Each record is to be printed again exactly, though not its pictures.

== Segment start ==

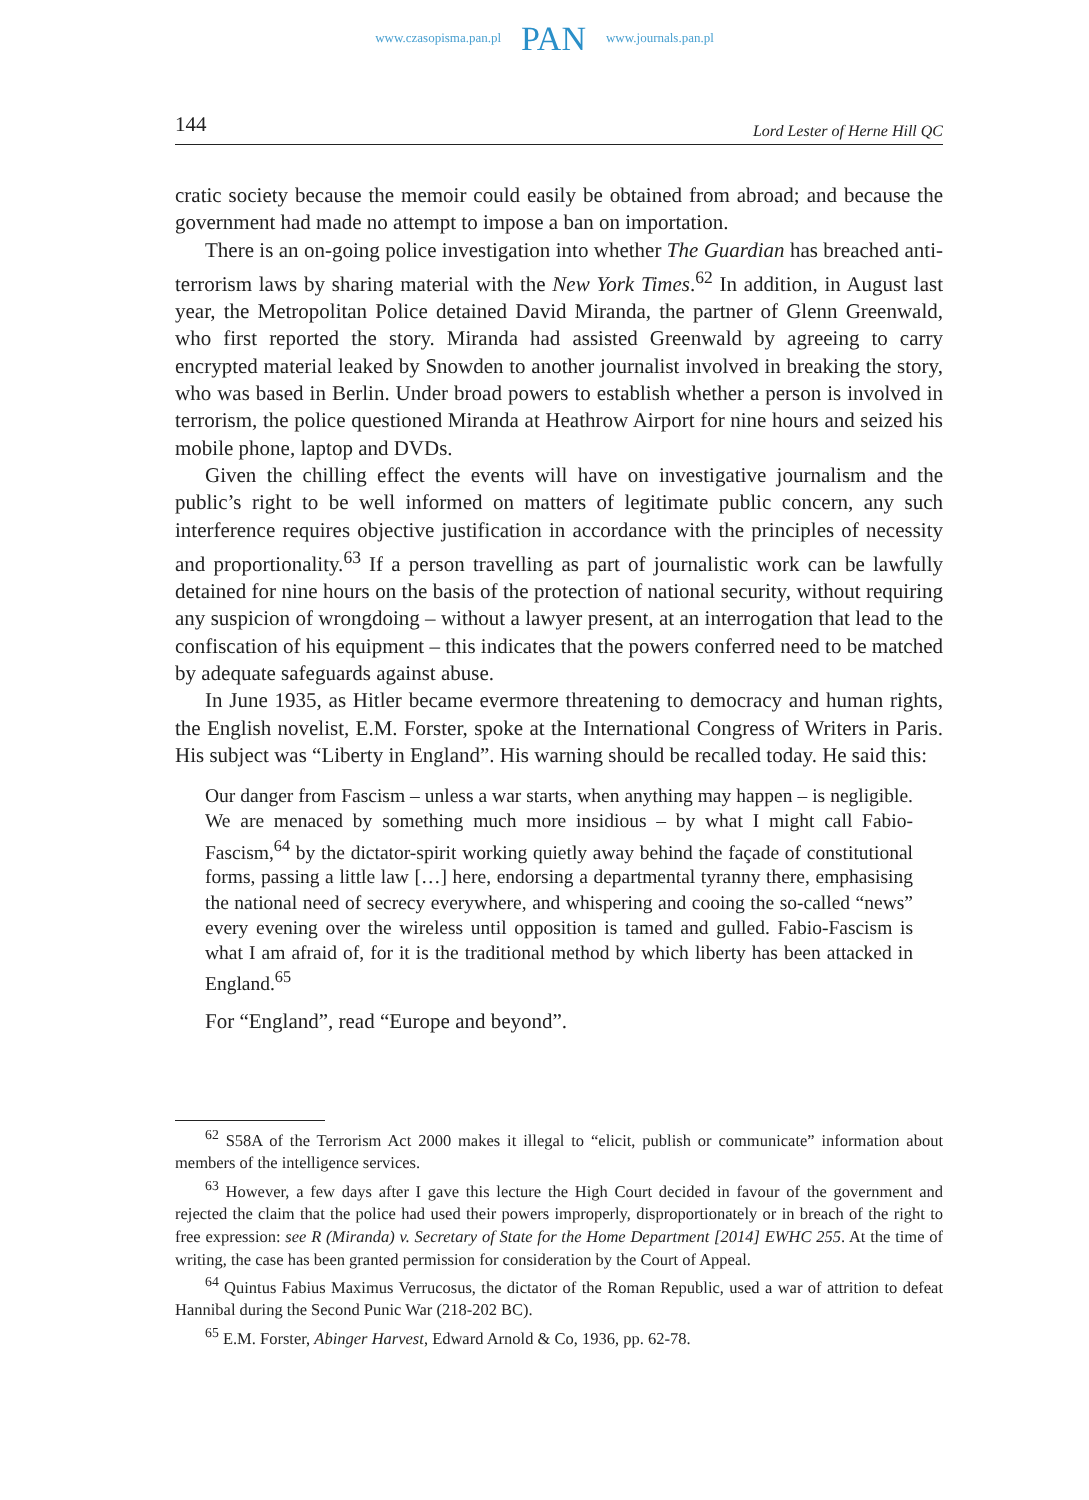www.czasopisma.pan.pl PAN www.journals.pan.pl
144 Lord Lester of Herne Hill QC
cratic society because the memoir could easily be obtained from abroad; and because the government had made no attempt to impose a ban on importation.
There is an on-going police investigation into whether The Guardian has breached anti-terrorism laws by sharing material with the New York Times.<sup>62</sup> In addition, in August last year, the Metropolitan Police detained David Miranda, the partner of Glenn Greenwald, who first reported the story. Miranda had assisted Greenwald by agreeing to carry encrypted material leaked by Snowden to another journalist involved in breaking the story, who was based in Berlin. Under broad powers to establish whether a person is involved in terrorism, the police questioned Miranda at Heathrow Airport for nine hours and seized his mobile phone, laptop and DVDs.
Given the chilling effect the events will have on investigative journalism and the public’s right to be well informed on matters of legitimate public concern, any such interference requires objective justification in accordance with the principles of necessity and proportionality.<sup>63</sup> If a person travelling as part of journalistic work can be lawfully detained for nine hours on the basis of the protection of national security, without requiring any suspicion of wrongdoing – without a lawyer present, at an interrogation that lead to the confiscation of his equipment – this indicates that the powers conferred need to be matched by adequate safeguards against abuse.
In June 1935, as Hitler became evermore threatening to democracy and human rights, the English novelist, E.M. Forster, spoke at the International Congress of Writers in Paris. His subject was “Liberty in England”. His warning should be recalled today. He said this:
Our danger from Fascism – unless a war starts, when anything may happen – is negligible. We are menaced by something much more insidious – by what I might call Fabio-Fascism,<sup>64</sup> by the dictator-spirit working quietly away behind the façade of constitutional forms, passing a little law […] here, endorsing a departmental tyranny there, emphasising the national need of secrecy everywhere, and whispering and cooing the so-called “news” every evening over the wireless until opposition is tamed and gulled. Fabio-Fascism is what I am afraid of, for it is the traditional method by which liberty has been attacked in England.<sup>65</sup>
For “England”, read “Europe and beyond”.
<sup>62</sup> S58A of the Terrorism Act 2000 makes it illegal to “elicit, publish or communicate” information about members of the intelligence services.
<sup>63</sup> However, a few days after I gave this lecture the High Court decided in favour of the government and rejected the claim that the police had used their powers improperly, disproportionately or in breach of the right to free expression: see R (Miranda) v. Secretary of State for the Home Department [2014] EWHC 255. At the time of writing, the case has been granted permission for consideration by the Court of Appeal.
<sup>64</sup> Quintus Fabius Maximus Verrucosus, the dictator of the Roman Republic, used a war of attrition to defeat Hannibal during the Second Punic War (218-202 BC).
<sup>65</sup> E.M. Forster, Abinger Harvest, Edward Arnold & Co, 1936, pp. 62-78.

== Segment end ==

(Written solution):
www.czasopisma.pan.pl PAN www.journals.pan.pl
144 Lord Lester of Herne Hill QC
cratic society because the memoir could easily be obtained from abroad; and because the government had made no attempt to impose a ban on importation.
There is an on-going police investigation into whether The Guardian has breached anti-terrorism laws by sharing material with the New York Times.<sup>62</sup> In addition, in August last year, the Metropolitan Police detained David Miranda, the partner of Glenn Greenwald, who first reported the story. Miranda had assisted Greenwald by agreeing to carry encrypted material leaked by Snowden to another journalist involved in breaking the story, who was based in Berlin. Under broad powers to establish whether a person is involved in terrorism, the police questioned Miranda at Heathrow Airport for nine hours and seized his mobile phone, laptop and DVDs.
Given the chilling effect the events will have on investigative journalism and the public’s right to be well informed on matters of legitimate public concern, any such interference requires objective justification in accordance with the principles of necessity and proportionality.<sup>63</sup> If a person travelling as part of journalistic work can be lawfully detained for nine hours on the basis of the protection of national security, without requiring any suspicion of wrongdoing – without a lawyer present, at an interrogation that lead to the confiscation of his equipment – this indicates that the powers conferred need to be matched by adequate safeguards against abuse.
In June 1935, as Hitler became evermore threatening to democracy and human rights, the English novelist, E.M. Forster, spoke at the International Congress of Writers in Paris. His subject was “Liberty in England”. His warning should be recalled today. He said this:
Our danger from Fascism – unless a war starts, when anything may happen – is negligible. We are menaced by something much more insidious – by what I might call Fabio-Fascism,<sup>64</sup> by the dictator-spirit working quietly away behind the façade of constitutional forms, passing a little law […] here, endorsing a departmental tyranny there, emphasising the national need of secrecy everywhere, and whispering and cooing the so-called “news” every evening over the wireless until opposition is tamed and gulled. Fabio-Fascism is what I am afraid of, for it is the traditional method by which liberty has been attacked in England.<sup>65</sup>
For “England”, read “Europe and beyond”.
<sup>62</sup> S58A of the Terrorism Act 2000 makes it illegal to “elicit, publish or communicate” information about members of the intelligence services.
<sup>63</sup> However, a few days after I gave this lecture the High Court decided in favour of the government and rejected the claim that the police had used their powers improperly, disproportionately or in breach of the right to free expression: see R (Miranda) v. Secretary of State for the Home Department [2014] EWHC 255. At the time of writing, the case has been granted permission for consideration by the Court of Appeal.
<sup>64</sup> Quintus Fabius Maximus Verrucosus, the dictator of the Roman Republic, used a war of attrition to defeat Hannibal during the Second Punic War (218-202 BC).
<sup>65</sup> E.M. Forster, Abinger Harvest, Edward Arnold & Co, 1936, pp. 62-78.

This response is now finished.